Air Force Blocks Sites With Leaked Cables

The U.S. Air Force is blocking its personnel from using work computers to view the websites of the New York Times and other major publications that have posted secret material obtained by WikiLeaks, people familiar with the matter say.

Air Force users who try to view the websites of the New York Times, Britain's Guardian, Spain's El Pais, France's Le Monde or German magazine Der Spiegel instead get a page that says, "ACCESS DENIED. Internet Usage is Logged & Monitored," according to a screen shot reviewed by The Wall Street Journal. The notice warns that anyone who accesses unauthorized sites from military computers could be punished.

The Air Force says it has blocked more than 25 websites that contain WikiLeaks documents, in order to keep classified material off unclassified computer systems. Major Toni Tones, a spokeswoman for Air Force Space Command, wouldn't name the websites but said they may include media sites. Removing such material after it ends up on a computer could require "unnecessary time and resources," Major Tones said.

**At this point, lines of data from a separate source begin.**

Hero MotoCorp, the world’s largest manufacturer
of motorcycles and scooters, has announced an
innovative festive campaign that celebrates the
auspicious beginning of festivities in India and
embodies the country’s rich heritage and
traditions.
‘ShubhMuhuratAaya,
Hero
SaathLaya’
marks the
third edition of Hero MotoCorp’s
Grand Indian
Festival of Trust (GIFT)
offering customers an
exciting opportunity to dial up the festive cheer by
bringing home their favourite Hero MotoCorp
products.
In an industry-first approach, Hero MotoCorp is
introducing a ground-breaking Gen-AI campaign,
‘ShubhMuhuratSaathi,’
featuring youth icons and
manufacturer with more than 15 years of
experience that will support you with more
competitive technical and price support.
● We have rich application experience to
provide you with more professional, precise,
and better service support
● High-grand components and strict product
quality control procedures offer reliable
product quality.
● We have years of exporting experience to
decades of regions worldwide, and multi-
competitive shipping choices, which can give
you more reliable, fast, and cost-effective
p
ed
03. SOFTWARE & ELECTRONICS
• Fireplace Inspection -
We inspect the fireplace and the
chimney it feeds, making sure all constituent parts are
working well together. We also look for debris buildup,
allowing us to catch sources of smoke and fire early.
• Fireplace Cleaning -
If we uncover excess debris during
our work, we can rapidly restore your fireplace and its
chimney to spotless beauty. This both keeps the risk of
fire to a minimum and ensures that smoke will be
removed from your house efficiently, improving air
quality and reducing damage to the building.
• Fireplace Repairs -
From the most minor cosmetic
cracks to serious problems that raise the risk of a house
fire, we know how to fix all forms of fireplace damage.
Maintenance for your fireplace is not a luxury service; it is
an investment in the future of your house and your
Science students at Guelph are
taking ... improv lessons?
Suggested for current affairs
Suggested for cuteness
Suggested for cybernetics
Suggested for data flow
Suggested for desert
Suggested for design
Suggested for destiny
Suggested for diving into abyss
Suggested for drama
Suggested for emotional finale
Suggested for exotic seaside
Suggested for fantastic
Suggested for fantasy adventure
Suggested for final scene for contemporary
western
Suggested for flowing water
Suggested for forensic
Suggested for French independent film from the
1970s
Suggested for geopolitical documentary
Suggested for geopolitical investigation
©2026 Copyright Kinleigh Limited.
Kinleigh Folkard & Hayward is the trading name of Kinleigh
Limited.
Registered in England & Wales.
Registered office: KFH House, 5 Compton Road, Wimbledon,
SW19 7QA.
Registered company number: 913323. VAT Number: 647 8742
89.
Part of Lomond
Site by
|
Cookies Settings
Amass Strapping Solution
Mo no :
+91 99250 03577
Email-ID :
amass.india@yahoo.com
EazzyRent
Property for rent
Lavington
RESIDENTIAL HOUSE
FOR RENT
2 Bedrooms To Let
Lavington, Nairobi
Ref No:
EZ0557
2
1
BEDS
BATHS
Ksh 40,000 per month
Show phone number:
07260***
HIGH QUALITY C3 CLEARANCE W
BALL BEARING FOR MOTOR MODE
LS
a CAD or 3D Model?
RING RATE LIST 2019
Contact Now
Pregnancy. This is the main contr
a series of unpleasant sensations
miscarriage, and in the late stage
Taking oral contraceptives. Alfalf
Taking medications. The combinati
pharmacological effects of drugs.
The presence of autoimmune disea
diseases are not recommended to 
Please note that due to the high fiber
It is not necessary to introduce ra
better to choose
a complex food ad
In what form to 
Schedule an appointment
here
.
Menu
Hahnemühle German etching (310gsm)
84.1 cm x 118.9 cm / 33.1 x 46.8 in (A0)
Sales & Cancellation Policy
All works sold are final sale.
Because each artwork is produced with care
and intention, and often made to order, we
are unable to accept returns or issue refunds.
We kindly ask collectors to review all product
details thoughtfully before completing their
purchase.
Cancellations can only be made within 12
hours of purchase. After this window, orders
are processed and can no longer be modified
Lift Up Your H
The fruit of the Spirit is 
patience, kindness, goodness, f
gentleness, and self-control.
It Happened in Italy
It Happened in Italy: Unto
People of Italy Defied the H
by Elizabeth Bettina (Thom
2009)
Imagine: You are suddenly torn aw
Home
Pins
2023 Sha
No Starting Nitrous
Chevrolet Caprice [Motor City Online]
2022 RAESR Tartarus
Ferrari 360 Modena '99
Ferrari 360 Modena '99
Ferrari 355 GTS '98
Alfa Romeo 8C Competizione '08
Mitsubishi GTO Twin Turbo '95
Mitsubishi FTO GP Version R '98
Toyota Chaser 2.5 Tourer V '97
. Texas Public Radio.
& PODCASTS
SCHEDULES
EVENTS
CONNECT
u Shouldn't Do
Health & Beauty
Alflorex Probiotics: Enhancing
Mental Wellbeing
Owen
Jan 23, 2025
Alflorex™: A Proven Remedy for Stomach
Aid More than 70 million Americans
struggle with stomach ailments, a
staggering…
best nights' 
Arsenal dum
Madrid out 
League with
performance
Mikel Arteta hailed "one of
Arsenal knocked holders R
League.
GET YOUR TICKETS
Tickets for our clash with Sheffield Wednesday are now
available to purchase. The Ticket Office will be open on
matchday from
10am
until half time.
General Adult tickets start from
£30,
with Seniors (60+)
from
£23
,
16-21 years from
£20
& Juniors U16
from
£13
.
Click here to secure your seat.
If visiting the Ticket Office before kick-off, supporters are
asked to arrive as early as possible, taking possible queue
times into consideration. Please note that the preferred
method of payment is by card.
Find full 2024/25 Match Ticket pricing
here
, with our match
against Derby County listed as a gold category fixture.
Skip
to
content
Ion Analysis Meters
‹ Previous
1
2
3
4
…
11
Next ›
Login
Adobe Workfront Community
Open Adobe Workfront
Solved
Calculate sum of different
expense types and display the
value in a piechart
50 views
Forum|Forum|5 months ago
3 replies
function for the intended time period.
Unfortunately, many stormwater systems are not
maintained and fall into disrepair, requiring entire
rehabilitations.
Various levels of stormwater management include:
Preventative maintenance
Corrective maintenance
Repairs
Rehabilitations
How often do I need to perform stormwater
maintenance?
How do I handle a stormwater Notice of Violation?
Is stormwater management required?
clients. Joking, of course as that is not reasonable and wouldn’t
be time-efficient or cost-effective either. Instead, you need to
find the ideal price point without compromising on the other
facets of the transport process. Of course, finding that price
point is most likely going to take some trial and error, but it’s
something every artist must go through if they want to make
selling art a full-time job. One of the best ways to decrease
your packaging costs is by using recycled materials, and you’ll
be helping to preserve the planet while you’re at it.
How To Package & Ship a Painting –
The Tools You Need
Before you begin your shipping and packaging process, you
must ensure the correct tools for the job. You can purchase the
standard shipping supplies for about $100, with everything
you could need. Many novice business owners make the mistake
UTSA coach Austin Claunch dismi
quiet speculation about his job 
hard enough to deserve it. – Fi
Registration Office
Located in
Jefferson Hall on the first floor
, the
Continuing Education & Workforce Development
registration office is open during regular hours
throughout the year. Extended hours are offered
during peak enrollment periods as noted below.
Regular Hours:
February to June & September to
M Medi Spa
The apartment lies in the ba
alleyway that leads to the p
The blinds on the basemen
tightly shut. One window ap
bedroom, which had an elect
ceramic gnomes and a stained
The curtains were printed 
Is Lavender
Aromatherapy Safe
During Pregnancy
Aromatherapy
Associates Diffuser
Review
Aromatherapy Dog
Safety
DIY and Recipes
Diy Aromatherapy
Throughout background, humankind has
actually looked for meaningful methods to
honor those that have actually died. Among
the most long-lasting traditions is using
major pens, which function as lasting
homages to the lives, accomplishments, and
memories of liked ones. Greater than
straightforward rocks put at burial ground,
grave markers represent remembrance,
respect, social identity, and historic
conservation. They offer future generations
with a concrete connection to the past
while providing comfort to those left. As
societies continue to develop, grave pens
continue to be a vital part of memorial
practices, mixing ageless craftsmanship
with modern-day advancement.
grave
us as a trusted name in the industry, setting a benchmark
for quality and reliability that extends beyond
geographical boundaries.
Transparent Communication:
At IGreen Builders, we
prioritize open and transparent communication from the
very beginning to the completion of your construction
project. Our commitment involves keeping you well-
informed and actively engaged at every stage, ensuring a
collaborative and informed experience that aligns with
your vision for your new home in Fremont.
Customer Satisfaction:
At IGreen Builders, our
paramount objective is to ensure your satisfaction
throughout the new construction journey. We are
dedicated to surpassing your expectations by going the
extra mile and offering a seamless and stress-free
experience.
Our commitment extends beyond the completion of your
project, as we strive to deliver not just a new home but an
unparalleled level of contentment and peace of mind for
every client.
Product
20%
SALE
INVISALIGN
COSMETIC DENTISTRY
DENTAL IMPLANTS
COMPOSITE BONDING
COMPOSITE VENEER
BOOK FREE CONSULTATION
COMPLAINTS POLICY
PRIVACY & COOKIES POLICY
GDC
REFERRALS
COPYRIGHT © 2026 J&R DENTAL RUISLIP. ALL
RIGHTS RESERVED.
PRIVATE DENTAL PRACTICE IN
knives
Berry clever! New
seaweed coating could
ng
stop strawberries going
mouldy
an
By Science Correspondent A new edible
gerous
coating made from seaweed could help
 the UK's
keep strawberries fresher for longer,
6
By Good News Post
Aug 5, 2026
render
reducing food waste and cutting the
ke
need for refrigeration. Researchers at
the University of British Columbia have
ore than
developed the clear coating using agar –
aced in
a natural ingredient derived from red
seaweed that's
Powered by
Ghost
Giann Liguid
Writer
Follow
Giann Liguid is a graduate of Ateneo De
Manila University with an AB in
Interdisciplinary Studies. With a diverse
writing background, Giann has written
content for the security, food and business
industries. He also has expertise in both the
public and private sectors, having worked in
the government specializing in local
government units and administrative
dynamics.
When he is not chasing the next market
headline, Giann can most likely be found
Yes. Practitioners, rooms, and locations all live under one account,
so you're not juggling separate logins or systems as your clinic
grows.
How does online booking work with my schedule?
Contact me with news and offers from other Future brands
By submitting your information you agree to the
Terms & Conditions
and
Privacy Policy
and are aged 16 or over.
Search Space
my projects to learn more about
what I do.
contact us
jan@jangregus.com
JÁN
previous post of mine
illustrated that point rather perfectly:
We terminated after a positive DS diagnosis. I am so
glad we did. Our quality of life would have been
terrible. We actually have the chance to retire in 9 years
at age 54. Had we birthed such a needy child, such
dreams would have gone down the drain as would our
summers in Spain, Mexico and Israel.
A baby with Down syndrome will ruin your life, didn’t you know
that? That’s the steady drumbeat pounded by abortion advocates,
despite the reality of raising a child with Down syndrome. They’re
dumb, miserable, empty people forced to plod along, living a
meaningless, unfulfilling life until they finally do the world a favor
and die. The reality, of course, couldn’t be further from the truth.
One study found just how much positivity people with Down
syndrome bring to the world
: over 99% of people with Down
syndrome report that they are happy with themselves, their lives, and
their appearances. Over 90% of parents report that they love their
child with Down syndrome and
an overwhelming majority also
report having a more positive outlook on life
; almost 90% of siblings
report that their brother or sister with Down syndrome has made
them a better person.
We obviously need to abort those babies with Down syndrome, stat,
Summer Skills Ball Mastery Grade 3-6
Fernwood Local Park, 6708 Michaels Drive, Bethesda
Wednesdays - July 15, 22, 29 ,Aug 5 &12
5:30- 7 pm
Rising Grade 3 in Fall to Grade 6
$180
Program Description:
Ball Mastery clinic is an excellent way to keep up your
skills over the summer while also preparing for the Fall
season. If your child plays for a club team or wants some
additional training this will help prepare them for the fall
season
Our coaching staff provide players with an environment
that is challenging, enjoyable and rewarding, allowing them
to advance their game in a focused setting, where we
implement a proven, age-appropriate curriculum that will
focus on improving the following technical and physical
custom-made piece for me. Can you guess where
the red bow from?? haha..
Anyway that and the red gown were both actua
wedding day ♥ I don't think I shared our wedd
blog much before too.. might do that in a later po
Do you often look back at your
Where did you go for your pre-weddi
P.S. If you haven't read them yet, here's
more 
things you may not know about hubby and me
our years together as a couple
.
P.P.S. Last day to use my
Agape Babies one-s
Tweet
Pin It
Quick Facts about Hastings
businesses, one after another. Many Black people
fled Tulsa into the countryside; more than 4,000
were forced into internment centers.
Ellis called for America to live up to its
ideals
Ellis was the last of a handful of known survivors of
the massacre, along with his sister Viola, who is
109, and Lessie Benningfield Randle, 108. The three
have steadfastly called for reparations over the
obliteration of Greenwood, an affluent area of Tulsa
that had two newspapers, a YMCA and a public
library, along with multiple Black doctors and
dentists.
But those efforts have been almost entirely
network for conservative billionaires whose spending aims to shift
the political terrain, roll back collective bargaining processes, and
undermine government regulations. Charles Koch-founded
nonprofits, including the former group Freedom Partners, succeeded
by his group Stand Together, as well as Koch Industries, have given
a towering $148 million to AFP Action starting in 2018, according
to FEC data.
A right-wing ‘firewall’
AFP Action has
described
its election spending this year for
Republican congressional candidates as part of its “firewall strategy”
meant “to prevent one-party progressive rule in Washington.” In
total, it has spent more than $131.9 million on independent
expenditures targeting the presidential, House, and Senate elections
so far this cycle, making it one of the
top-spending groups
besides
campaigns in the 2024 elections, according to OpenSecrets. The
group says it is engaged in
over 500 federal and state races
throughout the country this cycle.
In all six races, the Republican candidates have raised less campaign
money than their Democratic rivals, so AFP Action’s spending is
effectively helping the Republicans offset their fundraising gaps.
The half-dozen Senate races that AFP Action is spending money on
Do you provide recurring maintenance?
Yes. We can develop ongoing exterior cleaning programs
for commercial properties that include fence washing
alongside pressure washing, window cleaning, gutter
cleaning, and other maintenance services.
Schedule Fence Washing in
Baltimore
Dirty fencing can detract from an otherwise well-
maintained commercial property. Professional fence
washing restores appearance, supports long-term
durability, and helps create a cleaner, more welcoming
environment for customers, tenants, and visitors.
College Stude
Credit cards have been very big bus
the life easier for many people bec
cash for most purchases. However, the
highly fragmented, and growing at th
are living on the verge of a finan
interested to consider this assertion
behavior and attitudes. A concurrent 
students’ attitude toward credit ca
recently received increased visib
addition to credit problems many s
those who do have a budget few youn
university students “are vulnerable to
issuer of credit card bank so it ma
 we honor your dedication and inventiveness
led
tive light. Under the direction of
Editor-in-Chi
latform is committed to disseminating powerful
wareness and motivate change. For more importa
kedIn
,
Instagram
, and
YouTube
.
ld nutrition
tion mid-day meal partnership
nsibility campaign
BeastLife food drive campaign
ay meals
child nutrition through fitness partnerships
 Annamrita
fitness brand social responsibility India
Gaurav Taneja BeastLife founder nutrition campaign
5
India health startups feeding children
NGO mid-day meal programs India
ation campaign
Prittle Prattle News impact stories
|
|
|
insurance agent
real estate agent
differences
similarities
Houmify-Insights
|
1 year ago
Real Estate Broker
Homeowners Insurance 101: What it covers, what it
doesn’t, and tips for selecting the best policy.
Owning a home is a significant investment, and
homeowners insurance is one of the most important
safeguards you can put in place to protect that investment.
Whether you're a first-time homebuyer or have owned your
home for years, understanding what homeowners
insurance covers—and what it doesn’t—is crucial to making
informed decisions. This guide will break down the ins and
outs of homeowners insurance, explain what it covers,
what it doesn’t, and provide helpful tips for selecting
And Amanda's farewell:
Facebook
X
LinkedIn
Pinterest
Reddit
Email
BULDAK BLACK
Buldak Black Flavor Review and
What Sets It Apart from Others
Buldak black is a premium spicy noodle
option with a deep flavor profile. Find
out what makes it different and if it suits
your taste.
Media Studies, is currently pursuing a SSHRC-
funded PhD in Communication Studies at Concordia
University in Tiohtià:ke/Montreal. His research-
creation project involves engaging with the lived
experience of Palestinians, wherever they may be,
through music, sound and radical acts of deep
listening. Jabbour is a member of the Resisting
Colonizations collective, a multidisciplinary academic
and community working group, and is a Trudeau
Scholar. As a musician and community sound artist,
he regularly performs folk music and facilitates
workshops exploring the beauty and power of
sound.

The move was ordered by the 24th Air Force, commanded by Major Gen. Richard E. Webber, following the late November publication of U.S. diplomatic cables. The Army, Navy and Marines aren't blocking the sites, and the Defense Department hasn't told the services to do so, according to spokespeople for the services and the Pentagon.

The Office of the Secretary of Defense has issued guidance against visiting WikiLeaks or downloading documents posted there, according to defense officials. The Air Force told its own personnel in August to avoid those actions.

One senior defense official questioned the wisdom of blocking the newspaper sites or even prohibiting service members from visiting them on military computers. The defense official said blocking the New York Times was a misinterpretation of military guidance to avoid visiting websites that post classified material.

The 24th Air Force is responsible for maintaining Air Force computer networks and the military's cyberspace operations. Service commanders have latitude to go beyond the Pentagon guidance and issue orders to protect classified information.

The new order doesn't prevent Air Force personnel from viewing the media websites on nonmilitary computers, one Air Force official said. The block can also be lifted if accessing one of the news sites is essential to a person's job, according to the screen shot.